SAFEX Soybean Prices Dip As South Africa Oilseeds Trade

Tuesday 6th January 2026

By inAfrika Newsroom

SAFEX soybean prices opened the first full trading week of 2026 on a softer note, with Grain SA’s live feed showing early declines in key contracts on Monday. The moves offer an early signal for oilseed margins, crushers, and feed costs.

Grain SA data showed the December 2026 soybean contract trading at 7,000 rand per tonne, down 150 rand. Meanwhile, the May 2026 contract traded at 6,535 rand, down 35 rand, with volume recorded.

Prices can shift fast in thin early trade. Still, they matter because soybeans link to cooking oil, animal feed, and poultry input costs. Therefore, even small moves can shape near-term hedging decisions.

Weather risk remains another layer. Forecast watchers have flagged a mix of heavy rain and heat risks in parts of the region in the first week of January.

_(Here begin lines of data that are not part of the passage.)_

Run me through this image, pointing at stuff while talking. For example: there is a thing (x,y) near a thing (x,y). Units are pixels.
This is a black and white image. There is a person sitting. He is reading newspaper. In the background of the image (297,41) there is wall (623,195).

Consequently, traders often reprice grain and oilseeds when field conditions change.

For farmers, the key question is whether current price levels cover input costs, especially fuel and fertiliser. Meanwhile, for millers and feed buyers, the focus is supply timing and storage. Also, for lenders, price swings shape credit risk on seasonal finance.

The SAFEX screen does not tell the whole story. However, it gives a clean benchmark that many contracts reference. As a result, Monday’s dip will feed into procurement talks this week.

Next steps — SAFEX soybean prices

Traders will watch daily volumes and whether SAFEX soybean prices stabilise after early deals. In addition, weather updates will guide field expectations and basis levels.